13 Een koning heeft welbehagen in eerlijke taal, En houdt van iemand, die waarheid spreekt.
Los labios justos son el contentamiento de los reyes; y aman al que habla lo recto.
14 De toorn eens konings is de bode van de dood; Een wijs man weet hem te ontwapenen.
La ira del rey es mensajero de muerte; mas el hombre sabio la evitará.
15 Een vriendelijk gezicht van den koning betekent leven, Zijn welgevallen is als een wolk vol lenteregen.
En la luz del rostro del rey está la vida; y su benevolencia es como nube de lluvia tardía.
16 Wijsheid verwerven is beter dan goud, Ervaring krijgen verkieslijker dan zilver.
Mejor es adquirir sabiduría que oro preciado; y adquirir inteligencia vale más que la plata.
17 Het pad der deugdzamen weet het kwaad te vermijden; Wie op zijn weg let, beschermt zichzelf.
El camino de los rectos es apartarse del mal; el que guarda su camino guarda su alma.
18 Hoogmoed komt vóór de val, Hooghartigheid, voordat men struikelt.
Antes del quebrantamiento es la soberbia; y antes de la caída la altivez de espíritu.
19 Beter deemoedig te zijn met armen, Dan met hovaardigen buit te delen.
Mejor es humillar el espíritu con los humildes, que partir despojos con los soberbios.
20 Wie op zijn woorden let, heeft het goed; Gelukkig hij, die op Jahweh vertrouwt!
El entendido en la palabra, hallará el bien; y bienaventurado el que confía en el SEÑOR.
21 Een wijze geest wordt verstandig genoemd, Maar met goede woorden bereikt men nog meer.
El sabio de corazón es llamado entendido; y la dulzura de labios aumentará la doctrina.
22 Inzicht is een levensbron voor wie het bezit, Dwazen worden met dwaasheid bestraft.
Manantial de vida es el entendimiento al que lo posee; mas la erudición de los locos es locura.
23 Een wijze geest spreekt verstandige taal, Hij maakt, dat zijn woorden overtuigen.

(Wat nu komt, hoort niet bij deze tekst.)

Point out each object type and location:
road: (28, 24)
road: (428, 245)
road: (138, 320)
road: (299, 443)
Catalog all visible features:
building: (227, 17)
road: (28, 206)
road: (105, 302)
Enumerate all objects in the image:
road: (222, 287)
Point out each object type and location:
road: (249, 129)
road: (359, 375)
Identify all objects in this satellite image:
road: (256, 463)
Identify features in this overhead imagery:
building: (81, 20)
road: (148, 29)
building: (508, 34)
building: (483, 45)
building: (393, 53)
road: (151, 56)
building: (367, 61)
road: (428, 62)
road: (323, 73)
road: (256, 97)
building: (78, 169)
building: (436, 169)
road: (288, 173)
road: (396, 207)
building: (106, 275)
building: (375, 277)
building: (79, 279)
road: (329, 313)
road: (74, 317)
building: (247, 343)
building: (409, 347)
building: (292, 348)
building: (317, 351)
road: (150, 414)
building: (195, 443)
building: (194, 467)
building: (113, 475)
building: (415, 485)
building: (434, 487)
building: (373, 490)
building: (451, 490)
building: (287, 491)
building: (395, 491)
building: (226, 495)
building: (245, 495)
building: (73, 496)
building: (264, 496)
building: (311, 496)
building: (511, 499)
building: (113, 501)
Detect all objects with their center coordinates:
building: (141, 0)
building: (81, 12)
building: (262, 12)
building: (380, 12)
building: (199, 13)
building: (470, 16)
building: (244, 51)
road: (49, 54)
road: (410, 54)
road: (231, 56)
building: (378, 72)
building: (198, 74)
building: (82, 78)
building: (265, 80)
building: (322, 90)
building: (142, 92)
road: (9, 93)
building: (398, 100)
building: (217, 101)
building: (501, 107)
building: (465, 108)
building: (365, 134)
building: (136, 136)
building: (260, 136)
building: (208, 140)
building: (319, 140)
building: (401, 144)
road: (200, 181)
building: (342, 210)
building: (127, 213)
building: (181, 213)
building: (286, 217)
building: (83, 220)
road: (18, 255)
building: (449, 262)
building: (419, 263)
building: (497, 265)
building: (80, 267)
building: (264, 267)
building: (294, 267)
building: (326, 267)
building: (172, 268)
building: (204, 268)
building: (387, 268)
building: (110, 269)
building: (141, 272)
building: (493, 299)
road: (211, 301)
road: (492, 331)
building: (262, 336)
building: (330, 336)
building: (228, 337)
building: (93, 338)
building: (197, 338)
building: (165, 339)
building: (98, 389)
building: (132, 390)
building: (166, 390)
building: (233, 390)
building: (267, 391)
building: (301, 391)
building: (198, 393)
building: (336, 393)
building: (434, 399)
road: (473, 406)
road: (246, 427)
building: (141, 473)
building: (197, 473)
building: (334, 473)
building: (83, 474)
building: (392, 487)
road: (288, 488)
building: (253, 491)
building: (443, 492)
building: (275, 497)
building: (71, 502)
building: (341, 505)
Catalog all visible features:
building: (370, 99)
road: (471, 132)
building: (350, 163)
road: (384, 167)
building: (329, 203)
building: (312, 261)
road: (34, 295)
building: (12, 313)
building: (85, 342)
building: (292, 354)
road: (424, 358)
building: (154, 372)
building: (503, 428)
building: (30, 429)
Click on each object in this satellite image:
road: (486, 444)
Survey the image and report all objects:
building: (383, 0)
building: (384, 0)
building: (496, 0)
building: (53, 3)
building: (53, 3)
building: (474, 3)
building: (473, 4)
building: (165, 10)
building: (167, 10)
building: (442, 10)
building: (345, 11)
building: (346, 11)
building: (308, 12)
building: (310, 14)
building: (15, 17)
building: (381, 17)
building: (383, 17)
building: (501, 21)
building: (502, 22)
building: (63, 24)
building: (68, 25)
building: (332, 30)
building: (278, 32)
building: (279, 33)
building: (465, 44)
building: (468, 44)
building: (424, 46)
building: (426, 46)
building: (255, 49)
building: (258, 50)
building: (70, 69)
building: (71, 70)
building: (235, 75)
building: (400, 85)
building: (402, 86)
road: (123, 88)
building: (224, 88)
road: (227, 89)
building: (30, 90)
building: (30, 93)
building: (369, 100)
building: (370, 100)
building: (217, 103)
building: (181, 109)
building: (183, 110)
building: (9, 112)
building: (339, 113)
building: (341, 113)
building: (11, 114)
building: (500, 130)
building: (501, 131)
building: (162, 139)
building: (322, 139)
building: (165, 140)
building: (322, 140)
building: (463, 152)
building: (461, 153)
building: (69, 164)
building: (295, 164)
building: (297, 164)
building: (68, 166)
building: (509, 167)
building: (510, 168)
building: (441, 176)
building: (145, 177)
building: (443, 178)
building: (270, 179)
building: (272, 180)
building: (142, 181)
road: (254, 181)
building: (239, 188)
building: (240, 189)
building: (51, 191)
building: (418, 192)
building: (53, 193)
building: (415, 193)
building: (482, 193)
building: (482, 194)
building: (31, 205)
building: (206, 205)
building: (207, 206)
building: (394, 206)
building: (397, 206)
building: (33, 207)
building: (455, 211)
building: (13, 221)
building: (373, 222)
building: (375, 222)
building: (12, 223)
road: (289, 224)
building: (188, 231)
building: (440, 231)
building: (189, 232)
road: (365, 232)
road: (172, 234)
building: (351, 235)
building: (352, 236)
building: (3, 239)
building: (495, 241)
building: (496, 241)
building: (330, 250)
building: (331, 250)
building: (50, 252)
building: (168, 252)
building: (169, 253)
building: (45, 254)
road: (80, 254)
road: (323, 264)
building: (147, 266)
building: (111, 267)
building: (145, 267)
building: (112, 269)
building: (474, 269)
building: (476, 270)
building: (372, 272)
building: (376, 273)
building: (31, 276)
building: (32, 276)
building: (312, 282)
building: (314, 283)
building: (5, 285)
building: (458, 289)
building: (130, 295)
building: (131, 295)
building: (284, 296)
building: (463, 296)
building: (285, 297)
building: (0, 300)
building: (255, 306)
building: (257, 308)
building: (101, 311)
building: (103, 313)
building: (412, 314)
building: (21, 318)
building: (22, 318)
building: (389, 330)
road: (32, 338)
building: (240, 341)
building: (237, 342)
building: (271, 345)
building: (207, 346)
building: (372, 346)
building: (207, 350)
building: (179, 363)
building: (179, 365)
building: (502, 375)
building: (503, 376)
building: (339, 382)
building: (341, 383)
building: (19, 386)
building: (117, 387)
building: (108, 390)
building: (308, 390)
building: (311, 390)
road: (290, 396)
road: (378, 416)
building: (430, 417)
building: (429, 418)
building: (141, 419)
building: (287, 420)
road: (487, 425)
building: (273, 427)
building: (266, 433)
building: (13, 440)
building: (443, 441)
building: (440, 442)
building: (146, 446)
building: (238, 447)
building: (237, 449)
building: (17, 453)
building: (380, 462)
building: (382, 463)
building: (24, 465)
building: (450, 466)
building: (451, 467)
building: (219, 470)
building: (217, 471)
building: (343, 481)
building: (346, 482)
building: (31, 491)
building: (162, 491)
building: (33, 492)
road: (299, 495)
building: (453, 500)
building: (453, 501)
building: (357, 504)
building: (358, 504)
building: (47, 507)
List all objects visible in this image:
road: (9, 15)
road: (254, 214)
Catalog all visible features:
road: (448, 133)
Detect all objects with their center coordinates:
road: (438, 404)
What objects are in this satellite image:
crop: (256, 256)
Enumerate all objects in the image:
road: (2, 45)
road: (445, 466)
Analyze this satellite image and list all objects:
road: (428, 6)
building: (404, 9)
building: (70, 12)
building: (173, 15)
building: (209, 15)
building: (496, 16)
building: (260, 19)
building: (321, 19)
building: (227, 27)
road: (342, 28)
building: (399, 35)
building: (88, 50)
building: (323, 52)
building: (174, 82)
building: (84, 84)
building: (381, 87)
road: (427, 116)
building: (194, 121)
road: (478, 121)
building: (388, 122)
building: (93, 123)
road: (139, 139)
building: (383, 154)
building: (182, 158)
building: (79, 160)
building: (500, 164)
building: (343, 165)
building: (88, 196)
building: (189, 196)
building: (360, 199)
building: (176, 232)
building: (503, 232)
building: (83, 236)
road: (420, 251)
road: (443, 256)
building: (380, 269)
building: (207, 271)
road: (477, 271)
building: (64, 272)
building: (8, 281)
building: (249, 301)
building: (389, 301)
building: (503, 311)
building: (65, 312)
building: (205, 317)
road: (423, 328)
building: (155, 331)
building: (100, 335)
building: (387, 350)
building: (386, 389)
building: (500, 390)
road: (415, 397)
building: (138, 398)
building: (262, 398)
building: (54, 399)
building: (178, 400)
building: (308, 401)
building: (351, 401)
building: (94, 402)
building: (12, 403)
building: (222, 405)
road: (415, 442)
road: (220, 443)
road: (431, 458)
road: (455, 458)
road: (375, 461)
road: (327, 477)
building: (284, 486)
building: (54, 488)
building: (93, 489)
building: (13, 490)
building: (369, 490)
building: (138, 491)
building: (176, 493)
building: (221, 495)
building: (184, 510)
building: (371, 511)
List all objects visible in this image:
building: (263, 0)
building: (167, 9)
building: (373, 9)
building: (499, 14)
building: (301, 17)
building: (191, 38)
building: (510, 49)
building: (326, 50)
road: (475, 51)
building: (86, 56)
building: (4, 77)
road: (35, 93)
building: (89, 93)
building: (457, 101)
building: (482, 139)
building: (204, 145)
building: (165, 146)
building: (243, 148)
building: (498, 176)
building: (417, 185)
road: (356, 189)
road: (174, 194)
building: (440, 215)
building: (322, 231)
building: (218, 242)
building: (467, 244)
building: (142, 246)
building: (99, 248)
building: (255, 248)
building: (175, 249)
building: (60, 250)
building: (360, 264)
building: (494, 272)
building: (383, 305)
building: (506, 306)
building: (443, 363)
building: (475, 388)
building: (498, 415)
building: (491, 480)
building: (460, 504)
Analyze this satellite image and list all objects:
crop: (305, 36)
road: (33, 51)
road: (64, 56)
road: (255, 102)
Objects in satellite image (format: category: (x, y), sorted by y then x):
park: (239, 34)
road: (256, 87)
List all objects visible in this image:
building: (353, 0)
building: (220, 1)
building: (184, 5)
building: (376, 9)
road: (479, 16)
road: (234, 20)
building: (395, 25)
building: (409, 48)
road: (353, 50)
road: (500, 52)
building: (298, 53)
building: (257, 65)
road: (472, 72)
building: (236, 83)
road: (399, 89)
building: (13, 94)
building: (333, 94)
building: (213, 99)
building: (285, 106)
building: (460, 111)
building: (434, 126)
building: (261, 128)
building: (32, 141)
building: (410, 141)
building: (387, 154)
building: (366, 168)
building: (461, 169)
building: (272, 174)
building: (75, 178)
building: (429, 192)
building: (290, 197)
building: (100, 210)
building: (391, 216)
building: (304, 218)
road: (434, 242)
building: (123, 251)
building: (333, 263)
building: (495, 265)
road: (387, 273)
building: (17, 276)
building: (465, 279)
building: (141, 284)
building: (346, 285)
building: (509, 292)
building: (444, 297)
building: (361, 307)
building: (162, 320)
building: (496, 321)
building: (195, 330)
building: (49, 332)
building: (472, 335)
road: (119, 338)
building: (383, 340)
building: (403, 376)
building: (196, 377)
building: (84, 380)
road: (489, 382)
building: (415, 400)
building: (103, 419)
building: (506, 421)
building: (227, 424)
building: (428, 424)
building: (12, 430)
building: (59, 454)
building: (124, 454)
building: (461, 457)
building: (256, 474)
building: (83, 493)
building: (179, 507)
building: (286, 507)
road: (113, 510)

El corazón del sabio hace prudente su boca; y con sus labios aumenta la doctrina.
24 Vriendelijke woorden zijn een honingraat, Zoet voor de ziel en verkwikkend voor het gebeente.
Panal de miel son los dichos suaves; suavidad al alma y medicina a los huesos.
25 Soms houdt men een weg voor de rechte, Die tenslotte uitloopt op de dood.
Hay camino que es derecho al parecer del hombre, mas su salida son caminos de muerte.
26 De honger zet den arbeider aan tot werken; Zijn mond dwingt hem ertoe.
El alma del que trabaja, trabaja para sí; porque su boca le constriñe.
27 Een man, die niet deugt, is een oven van boosheid; Op zijn lippen brandt als het ware een vuur.
El hombre perverso cava en busca del mal; y en sus labios hay como llama de fuego.
28 Een wispelturig mens stuurt op ruzie aan, Een lastertong brengt onenigheid tussen vrienden.
El hombre perverso levanta contienda; y el chismoso aparta los príncipes.
29 Een booswicht tracht zijn naaste te verleiden, En hem te brengen op een weg, die niet deugt.
El hombre malo lisonjea a su prójimo, y le hace andar por el camino no bueno;
30 Wie zijn ogen toeknijpt, is iets vals van plan; Wie zijn lippen opeenperst, heeft het kwaad al gedaan.
cierra sus ojos para pensar perversidades; mueve sus labios, efectúa el mal.
31 Het grijze haar is een heerlijke kroon, Die op het pad der deugd wordt verkregen.
Corona de honra es la vejez, si se hallará en el camino de justicia.
32 Een lankmoedig man is meer waard dan een krachtmens; Wie zichzelf beheerst, staat hoger, dan wie een stad bedwingt.
Mejor es el que tarde se aíra que el fuerte; y el que se enseñorea de su espíritu, que el que toma una ciudad.
33 Wel wordt het lot in de schoot geworpen Maar wat het uitwijst, komt van Jahweh.
La suerte se echa en el regazo; mas del SEÑOR es el juicio de ella.